> **Instruction**: Would you transcribe all of the data exactly, down to the last character?

> **Stored rows**:
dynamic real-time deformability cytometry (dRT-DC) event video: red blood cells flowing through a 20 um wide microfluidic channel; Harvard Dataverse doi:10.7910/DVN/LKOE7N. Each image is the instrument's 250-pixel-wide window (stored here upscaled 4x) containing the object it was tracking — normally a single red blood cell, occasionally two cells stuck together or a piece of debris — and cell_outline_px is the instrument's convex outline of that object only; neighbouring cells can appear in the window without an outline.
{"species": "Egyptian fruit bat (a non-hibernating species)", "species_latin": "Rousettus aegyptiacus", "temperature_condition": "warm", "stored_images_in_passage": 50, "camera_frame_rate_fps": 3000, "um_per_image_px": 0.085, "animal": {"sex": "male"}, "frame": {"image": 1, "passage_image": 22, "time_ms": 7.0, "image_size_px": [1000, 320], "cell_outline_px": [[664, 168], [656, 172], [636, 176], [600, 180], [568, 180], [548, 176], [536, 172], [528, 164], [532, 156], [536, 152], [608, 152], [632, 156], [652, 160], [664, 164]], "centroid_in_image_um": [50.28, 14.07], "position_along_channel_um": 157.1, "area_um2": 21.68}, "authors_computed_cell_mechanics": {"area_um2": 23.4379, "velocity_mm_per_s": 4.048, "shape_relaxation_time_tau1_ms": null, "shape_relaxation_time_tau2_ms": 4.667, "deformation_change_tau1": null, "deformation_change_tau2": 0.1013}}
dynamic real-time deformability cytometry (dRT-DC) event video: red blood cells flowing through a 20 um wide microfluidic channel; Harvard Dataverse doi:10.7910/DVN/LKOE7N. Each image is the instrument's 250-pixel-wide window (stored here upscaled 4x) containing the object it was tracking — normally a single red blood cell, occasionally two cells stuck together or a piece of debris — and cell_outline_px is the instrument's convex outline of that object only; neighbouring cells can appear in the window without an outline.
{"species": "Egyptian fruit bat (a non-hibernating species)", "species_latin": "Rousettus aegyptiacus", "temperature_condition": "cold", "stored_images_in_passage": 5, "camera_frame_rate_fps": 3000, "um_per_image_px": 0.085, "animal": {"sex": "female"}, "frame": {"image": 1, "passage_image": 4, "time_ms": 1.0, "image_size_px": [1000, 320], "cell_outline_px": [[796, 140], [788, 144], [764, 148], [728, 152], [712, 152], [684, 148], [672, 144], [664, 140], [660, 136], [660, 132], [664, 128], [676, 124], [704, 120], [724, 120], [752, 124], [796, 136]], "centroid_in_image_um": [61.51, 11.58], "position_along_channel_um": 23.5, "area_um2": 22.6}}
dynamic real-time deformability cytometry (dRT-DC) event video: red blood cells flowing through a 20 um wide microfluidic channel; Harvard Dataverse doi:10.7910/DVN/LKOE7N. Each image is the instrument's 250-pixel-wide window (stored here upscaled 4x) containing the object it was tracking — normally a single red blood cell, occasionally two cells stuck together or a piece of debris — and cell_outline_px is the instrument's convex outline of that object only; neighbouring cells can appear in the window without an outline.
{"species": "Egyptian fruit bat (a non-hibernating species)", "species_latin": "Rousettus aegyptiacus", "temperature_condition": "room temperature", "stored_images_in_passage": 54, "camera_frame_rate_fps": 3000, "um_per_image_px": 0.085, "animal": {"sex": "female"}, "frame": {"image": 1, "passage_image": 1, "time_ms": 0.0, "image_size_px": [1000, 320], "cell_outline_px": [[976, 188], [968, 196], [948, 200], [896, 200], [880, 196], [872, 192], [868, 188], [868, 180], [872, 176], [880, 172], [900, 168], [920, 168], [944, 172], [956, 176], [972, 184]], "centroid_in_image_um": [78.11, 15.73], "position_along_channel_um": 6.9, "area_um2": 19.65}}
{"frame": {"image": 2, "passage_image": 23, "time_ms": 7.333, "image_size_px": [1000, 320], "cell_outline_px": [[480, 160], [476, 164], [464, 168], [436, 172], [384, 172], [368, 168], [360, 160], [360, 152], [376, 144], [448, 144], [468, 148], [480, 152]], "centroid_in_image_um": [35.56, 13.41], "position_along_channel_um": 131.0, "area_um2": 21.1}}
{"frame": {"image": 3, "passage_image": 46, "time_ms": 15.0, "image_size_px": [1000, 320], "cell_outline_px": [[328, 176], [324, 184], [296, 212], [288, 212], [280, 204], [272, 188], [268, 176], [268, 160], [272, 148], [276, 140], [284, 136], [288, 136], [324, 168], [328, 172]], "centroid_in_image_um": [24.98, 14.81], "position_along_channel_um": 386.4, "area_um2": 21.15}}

> **Answer to the problem**:
dynamic real-time deformability cytometry (dRT-DC) event video: red blood cells flowing through a 20 um wide microfluidic channel; Harvard Dataverse doi:10.7910/DVN/LKOE7N. Each image is the instrument's 250-pixel-wide window (stored here upscaled 4x) containing the object it was tracking — normally a single red blood cell, occasionally two cells stuck together or a piece of debris — and cell_outline_px is the instrument's convex outline of that object only; neighbouring cells can appear in the window without an outline.
{"species": "Egyptian fruit bat (a non-hibernating species)", "species_latin": "Rousettus aegyptiacus", "temperature_condition": "warm", "stored_images_in_passage": 50, "camera_frame_rate_fps": 3000, "um_per_image_px": 0.085, "animal": {"sex": "male"}, "frame": {"image": 1, "passage_image": 22, "time_ms": 7.0, "image_size_px": [1000, 320], "cell_outline_px": [[664, 168], [656, 172], [636, 176], [600, 180], [568, 180], [548, 176], [536, 172], [528, 164], [532, 156], [536, 152], [608, 152], [632, 156], [652, 160], [664, 164]], "centroid_in_image_um": [50.28, 14.07], "position_along_channel_um": 157.1, "area_um2": 21.68}, "authors_computed_cell_mechanics": {"area_um2": 23.4379, "velocity_mm_per_s": 4.048, "shape_relaxation_time_tau1_ms": null, "shape_relaxation_time_tau2_ms": 4.667, "deformation_change_tau1": null, "deformation_change_tau2": 0.1013}}
dynamic real-time deformability cytometry (dRT-DC) event video: red blood cells flowing through a 20 um wide microfluidic channel; Harvard Dataverse doi:10.7910/DVN/LKOE7N. Each image is the instrument's 250-pixel-wide window (stored here upscaled 4x) containing the object it was tracking — normally a single red blood cell, occasionally two cells stuck together or a piece of debris — and cell_outline_px is the instrument's convex outline of that object only; neighbouring cells can appear in the window without an outline.
{"species": "Egyptian fruit bat (a non-hibernating species)", "species_latin": "Rousettus aegyptiacus", "temperature_condition": "cold", "stored_images_in_passage": 5, "camera_frame_rate_fps": 3000, "um_per_image_px": 0.085, "animal": {"sex": "female"}, "frame": {"image": 1, "passage_image": 4, "time_ms": 1.0, "image_size_px": [1000, 320], "cell_outline_px": [[796, 140], [788, 144], [764, 148], [728, 152], [712, 152], [684, 148], [672, 144], [664, 140], [660, 136], [660, 132], [664, 128], [676, 124], [704, 120], [724, 120], [752, 124], [796, 136]], "centroid_in_image_um": [61.51, 11.58], "position_along_channel_um": 23.5, "area_um2": 22.6}}
dynamic real-time deformability cytometry (dRT-DC) event video: red blood cells flowing through a 20 um wide microfluidic channel; Harvard Dataverse doi:10.7910/DVN/LKOE7N. Each image is the instrument's 250-pixel-wide window (stored here upscaled 4x) containing the object it was tracking — normally a single red blood cell, occasionally two cells stuck together or a piece of debris — and cell_outline_px is the instrument's convex outline of that object only; neighbouring cells can appear in the window without an outline.
{"species": "Egyptian fruit bat (a non-hibernating species)", "species_latin": "Rousettus aegyptiacus", "temperature_condition": "room temperature", "stored_images_in_passage": 54, "camera_frame_rate_fps": 3000, "um_per_image_px": 0.085, "animal": {"sex": "female"}, "frame": {"image": 1, "passage_image": 1, "time_ms": 0.0, "image_size_px": [1000, 320], "cell_outline_px": [[976, 188], [968, 196], [948, 200], [896, 200], [880, 196], [872, 192], [868, 188], [868, 180], [872, 176], [880, 172], [900, 168], [920, 168], [944, 172], [956, 176], [972, 184]], "centroid_in_image_um": [78.11, 15.73], "position_along_channel_um": 6.9, "area_um2": 19.65}}
{"frame": {"image": 2, "passage_image": 23, "time_ms": 7.333, "image_size_px": [1000, 320], "cell_outline_px": [[480, 160], [476, 164], [464, 168], [436, 172], [384, 172], [368, 168], [360, 160], [360, 152], [376, 144], [448, 144], [468, 148], [480, 152]], "centroid_in_image_um": [35.56, 13.41], "position_along_channel_um": 131.0, "area_um2": 21.1}}
{"frame": {"image": 3, "passage_image": 46, "time_ms": 15.0, "image_size_px": [1000, 320], "cell_outline_px": [[328, 176], [324, 184], [296, 212], [288, 212], [280, 204], [272, 188], [268, 176], [268, 160], [272, 148], [276, 140], [284, 136], [288, 136], [324, 168], [328, 172]], "centroid_in_image_um": [24.98, 14.81], "position_along_channel_um": 386.4, "area_um2": 21.15}}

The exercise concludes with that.